Top of SOURCE MATERIAL

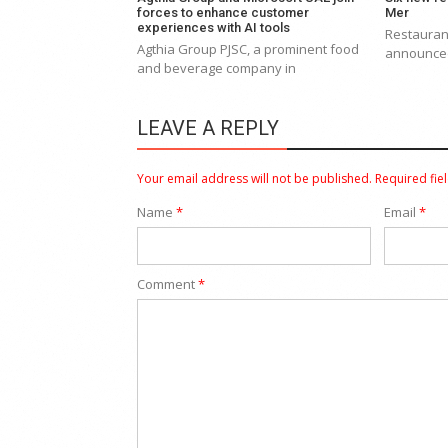
forces to enhance customer
Mer
experiences with AI tools
Restaurant
Agthia Group PJSC, a prominent food
announced 
and beverage company in
LEAVE A REPLY
Your email address will not be published.
Required fie
Name
*
Email
*
Comment
*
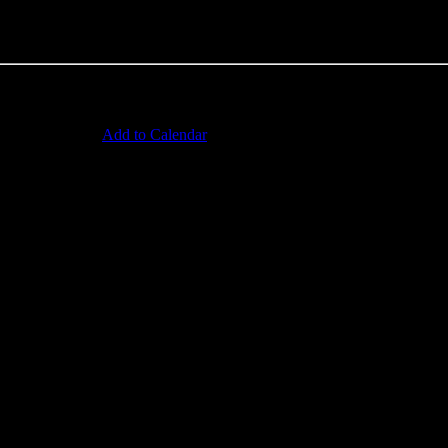
Add to Calendar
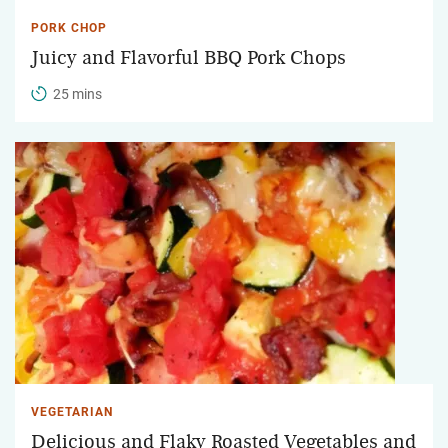
PORK CHOP
Juicy and Flavorful BBQ Pork Chops
25 mins
VEGETARIAN
Delicious and Flaky Roasted Vegetables and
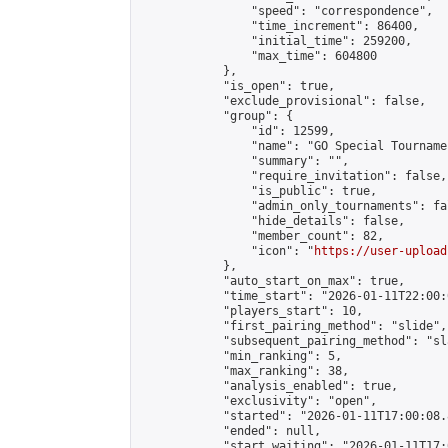
                "speed": "correspondence",

                "time_increment": 86400,

                "initial_time": 259200,

                "max_time": 604800

            },

            "is_open": true,

            "exclude_provisional": false,

            "group": {

                "id": 12599,

                "name": "GO Special Tournamen
                "summary": "",

                "require_invitation": false,

                "is_public": true,

                "admin_only_tournaments": fal
                "hide_details": false,

                "member_count": 82,

                "icon": "
https://user-upload
            },

            "auto_start_on_max": true,

            "time_start": "2026-01-11T22:00:0
            "players_start": 10,

            "first_pairing_method": "slide",

            "subsequent_pairing_method": "sl
            "min_ranking": 5,

            "max_ranking": 38,

            "analysis_enabled": true,

            "exclusivity": "open",

            "started": "2026-01-11T17:00:08.
            "ended": null,

            "start_waiting": "2026-01-11T17:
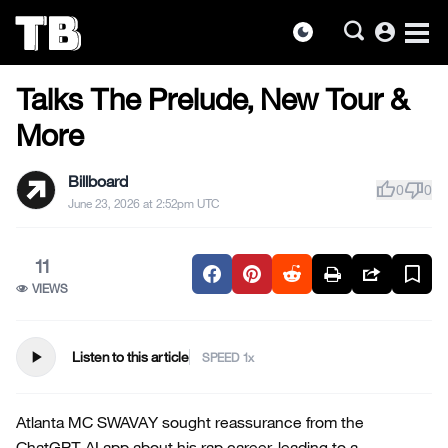
account_circle
dark_mode
HIP-HOP NEWS
Skip
Talks The Prelude, New Tour &
to
the
More
content
Billboard
thumb_up
thumb_down
0
0
June 23, 2026 at 2:52pm UTC
11
VIEWS
play_arrow
Listen to this article
SPEED
Atlanta MC SWAVAY sought reassurance from the
ChatGPT AI app about his rap career, leading to a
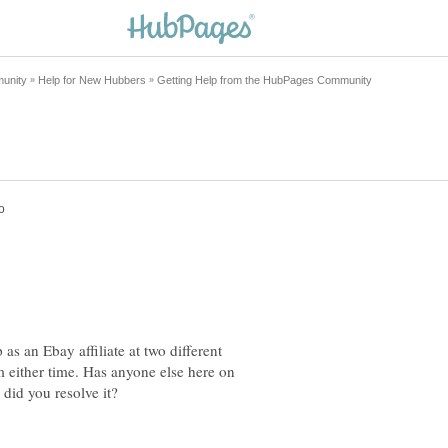
as an Ebay affiliate at two different
m either time. Has anyone else here on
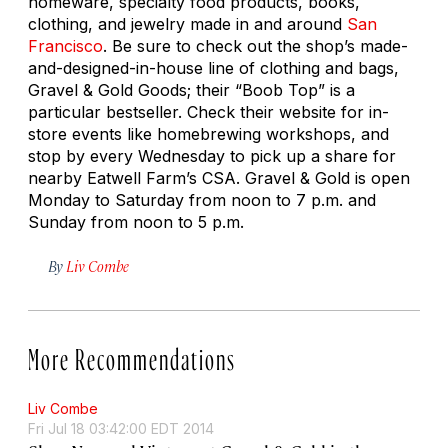
homeware, specialty food products, books,
clothing, and jewelry made in and around
San
Francisco
. Be sure to check out the shop’s made-
and-designed-in-house line of clothing and bags,
Gravel & Gold Goods; their “Boob Top” is a
particular bestseller. Check their website for in-
store events like homebrewing workshops, and
stop by every Wednesday to pick up a share for
nearby Eatwell Farm’s CSA. Gravel & Gold is open
Monday to Saturday from noon to 7 p.m. and
Sunday from noon to 5 p.m.
By
Liv Combe
More Recommendations
Liv Combe
Fri Jul 18 03:42:00 EDT 2014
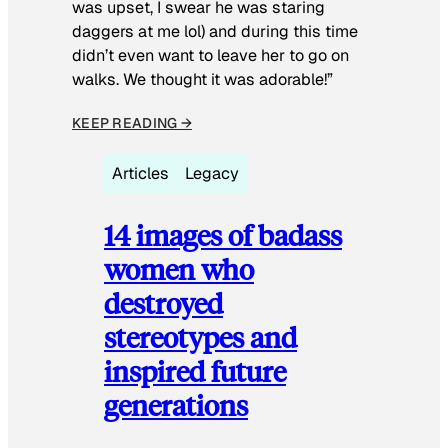
was upset, I swear he was staring
daggers at me lol) and during this time
didn’t even want to leave her to go on
walks. We thought it was adorable!”
KEEP READING →
Articles
Legacy
14 images of badass
women who
destroyed
stereotypes and
inspired future
generations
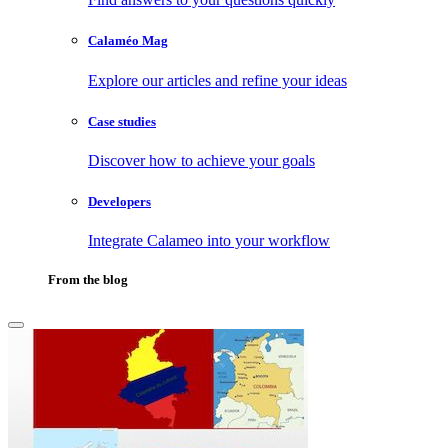
Calaméo Mag
Explore our articles and refine your ideas
Case studies
Discover how to achieve your goals
Developers
Integrate Calameo into your workflow
From the blog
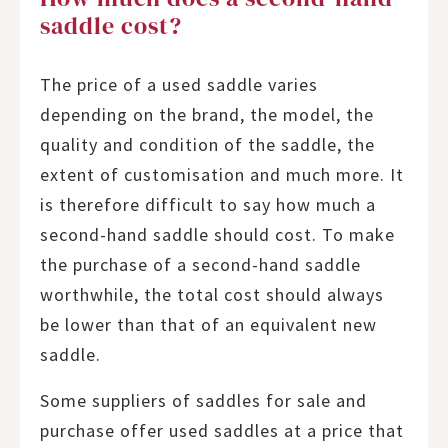
saddle cost?
The price of a used saddle varies
depending on the brand, the model, the
quality and condition of the saddle, the
extent of customisation and much more. It
is therefore difficult to say how much a
second-hand saddle should cost. To make
the purchase of a second-hand saddle
worthwhile, the total cost should always
be lower than that of an equivalent new
saddle.
Some suppliers of saddles for sale and
purchase offer used saddles at a price that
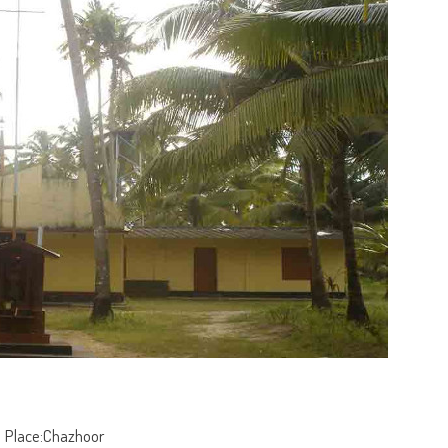
Place:Chazhoor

Bottom of SOURCE MATERIAL

### TASK DIRECTIONS
Please repeat the text read from every one of the records above, line for line and unchanged, leaving the pictures out of your answer.

### FINISHED TASK
forces to enhance customer
Mer
experiences with AI tools
Restaurant
Agthia Group PJSC, a prominent food
announced 
and beverage company in
LEAVE A REPLY
Your email address will not be published.
Required fie
Name
*
Email
*
Comment
*
Add to Calendar
PORK CHOP
Juicy and Flavorful BBQ Pork Chops
25 mins
VEGETARIAN
Delicious and Flaky Roasted Vegetables and
                "speed": "correspondence",

                "time_increment": 86400,

                "initial_time": 259200,

                "max_time": 604800

            },

            "is_open": true,

            "exclude_provisional": false,

            "group": {

                "id": 12599,

                "name": "GO Special Tournamen
                "summary": "",

                "require_invitation": false,

                "is_public": true,

                "admin_only_tournaments": fal
                "hide_details": false,

                "member_count": 82,

                "icon": "
https://user-upload
            },

            "auto_start_on_max": true,

            "time_start": "2026-01-11T22:00:0
            "players_start": 10,

            "first_pairing_method": "slide",

            "subsequent_pairing_method": "sl
            "min_ranking": 5,

            "max_ranking": 38,

            "analysis_enabled": true,

            "exclusivity": "open",

            "started": "2026-01-11T17:00:08.
            "ended": null,

            "start_waiting": "2026-01-11T17:
account_circle
dark_mode
HIP-HOP NEWS
Skip
Talks The Prelude, New Tour &
to
the
More
content
Billboard
thumb_up
thumb_down
0
0
June 23, 2026 at 2:52pm UTC
11
VIEWS
play_arrow
Listen to this article
SPEED
Atlanta MC SWAVAY sought reassurance from the
ChatGPT AI app about his rap career, leading to a
as an Ebay affiliate at two different
m either time. Has anyone else here on
homeware, specialty food products, books,
clothing, and jewelry made in and around
San
Francisco
. Be sure to check out the shop’s made-
and-designed-in-house line of clothing and bags,
Gravel & Gold Goods; their “Boob Top” is a
particular bestseller. Check their website for in-
store events like homebrewing workshops, and
stop by every Wednesday to pick up a share for
nearby Eatwell Farm’s CSA. Gravel & Gold is open
Monday to Saturday from noon to 7 p.m. and
Sunday from noon to 5 p.m.
By
Liv Combe
More Recommendations
Liv Combe
Fri Jul 18 03:42:00 EDT 2014
was upset, I swear he was staring
daggers at me lol) and during this time
didn’t even want to leave her to go on
walks. We thought it was adorable!”
KEEP READING →
Articles
Legacy
14 images of badass
women who
destroyed
stereotypes and
inspired future
generations
Calaméo Mag
Explore our articles and refine your ideas
Case studies
Discover how to achieve your goals
Developers
Integrate Calameo into your workflow
From the blog
saddle cost?
The price of a used saddle varies
depending on the brand, the model, the
quality and condition of the saddle, the
extent of customisation and much more. It
is therefore difficult to say how much a
second-hand saddle should cost. To make
the purchase of a second-hand saddle
worthwhile, the total cost should always
be lower than that of an equivalent new
saddle.
Some suppliers of saddles for sale and
purchase offer used saddles at a price that
Place:Chazhoor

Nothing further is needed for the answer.